BEGIN

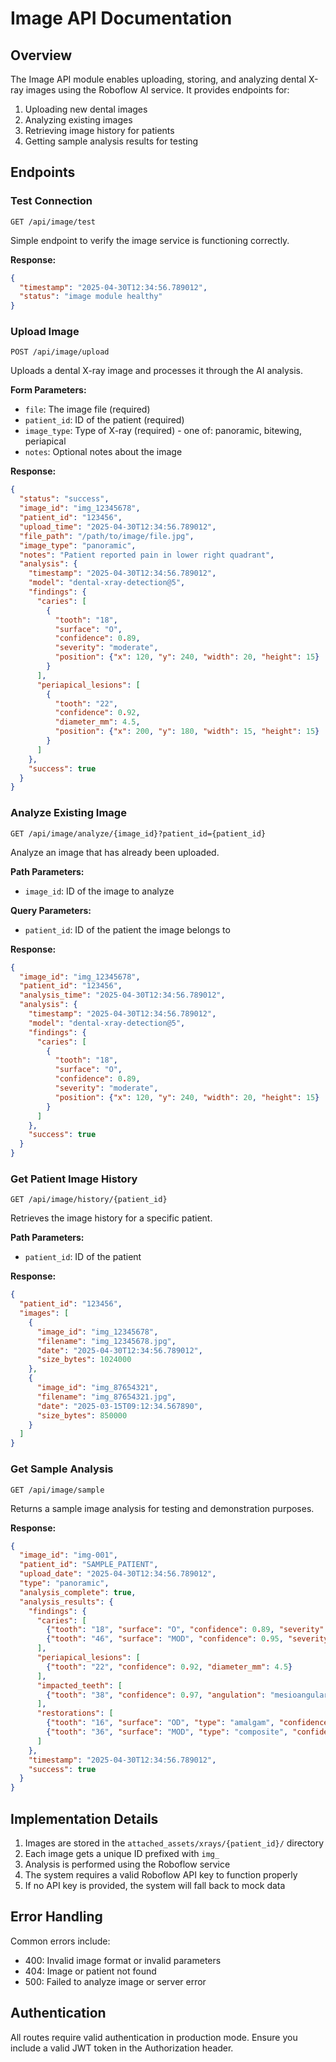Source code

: # Image API Documentation

## Overview

The Image API module enables uploading, storing, and analyzing dental X-ray images using the Roboflow AI service. It provides endpoints for:

1. Uploading new dental images
2. Analyzing existing images
3. Retrieving image history for patients
4. Getting sample analysis results for testing

## Endpoints

### Test Connection

```
GET /api/image/test
```

Simple endpoint to verify the image service is functioning correctly.

**Response:**
```json
{
  "timestamp": "2025-04-30T12:34:56.789012",
  "status": "image module healthy"
}
```

### Upload Image

```
POST /api/image/upload
```

Uploads a dental X-ray image and processes it through the AI analysis.

**Form Parameters:**
- `file`: The image file (required)
- `patient_id`: ID of the patient (required)
- `image_type`: Type of X-ray (required) - one of: panoramic, bitewing, periapical
- `notes`: Optional notes about the image

**Response:**
```json
{
  "status": "success",
  "image_id": "img_12345678",
  "patient_id": "123456",
  "upload_time": "2025-04-30T12:34:56.789012",
  "file_path": "/path/to/image/file.jpg",
  "image_type": "panoramic",
  "notes": "Patient reported pain in lower right quadrant",
  "analysis": {
    "timestamp": "2025-04-30T12:34:56.789012",
    "model": "dental-xray-detection@5",
    "findings": {
      "caries": [
        {
          "tooth": "18",
          "surface": "O",
          "confidence": 0.89,
          "severity": "moderate",
          "position": {"x": 120, "y": 240, "width": 20, "height": 15}
        }
      ],
      "periapical_lesions": [
        {
          "tooth": "22",
          "confidence": 0.92,
          "diameter_mm": 4.5,
          "position": {"x": 200, "y": 180, "width": 15, "height": 15}
        }
      ]
    },
    "success": true
  }
}
```

### Analyze Existing Image

```
GET /api/image/analyze/{image_id}?patient_id={patient_id}
```

Analyze an image that has already been uploaded.

**Path Parameters:**
- `image_id`: ID of the image to analyze

**Query Parameters:**
- `patient_id`: ID of the patient the image belongs to

**Response:**
```json
{
  "image_id": "img_12345678",
  "patient_id": "123456",
  "analysis_time": "2025-04-30T12:34:56.789012",
  "analysis": {
    "timestamp": "2025-04-30T12:34:56.789012",
    "model": "dental-xray-detection@5",
    "findings": {
      "caries": [
        {
          "tooth": "18",
          "surface": "O",
          "confidence": 0.89,
          "severity": "moderate",
          "position": {"x": 120, "y": 240, "width": 20, "height": 15}
        }
      ]
    },
    "success": true
  }
}
```

### Get Patient Image History

```
GET /api/image/history/{patient_id}
```

Retrieves the image history for a specific patient.

**Path Parameters:**
- `patient_id`: ID of the patient

**Response:**
```json
{
  "patient_id": "123456",
  "images": [
    {
      "image_id": "img_12345678",
      "filename": "img_12345678.jpg",
      "date": "2025-04-30T12:34:56.789012",
      "size_bytes": 1024000
    },
    {
      "image_id": "img_87654321",
      "filename": "img_87654321.jpg",
      "date": "2025-03-15T09:12:34.567890",
      "size_bytes": 850000
    }
  ]
}
```

### Get Sample Analysis

```
GET /api/image/sample
```

Returns a sample image analysis for testing and demonstration purposes.

**Response:**
```json
{
  "image_id": "img-001",
  "patient_id": "SAMPLE_PATIENT",
  "upload_date": "2025-04-30T12:34:56.789012",
  "type": "panoramic",
  "analysis_complete": true,
  "analysis_results": {
    "findings": {
      "caries": [
        {"tooth": "18", "surface": "O", "confidence": 0.89, "severity": "moderate"},
        {"tooth": "46", "surface": "MOD", "confidence": 0.95, "severity": "severe"}
      ],
      "periapical_lesions": [
        {"tooth": "22", "confidence": 0.92, "diameter_mm": 4.5}
      ],
      "impacted_teeth": [
        {"tooth": "38", "confidence": 0.97, "angulation": "mesioangular"}
      ],
      "restorations": [
        {"tooth": "16", "surface": "OD", "type": "amalgam", "confidence": 0.98},
        {"tooth": "36", "surface": "MOD", "type": "composite", "confidence": 0.94}
      ]
    },
    "timestamp": "2025-04-30T12:34:56.789012",
    "success": true
  }
}
```

## Implementation Details

1. Images are stored in the `attached_assets/xrays/{patient_id}/` directory
2. Each image gets a unique ID prefixed with `img_`
3. Analysis is performed using the Roboflow service
4. The system requires a valid Roboflow API key to function properly
5. If no API key is provided, the system will fall back to mock data

## Error Handling

Common errors include:
- 400: Invalid image format or invalid parameters
- 404: Image or patient not found
- 500: Failed to analyze image or server error

## Authentication

All routes require valid authentication in production mode. Ensure you include a valid JWT token in the Authorization header.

END

**Work instructions**
Show each line in the entries that holds the string "status".

**Answer box**
  "status": "image module healthy"
  "status": "success",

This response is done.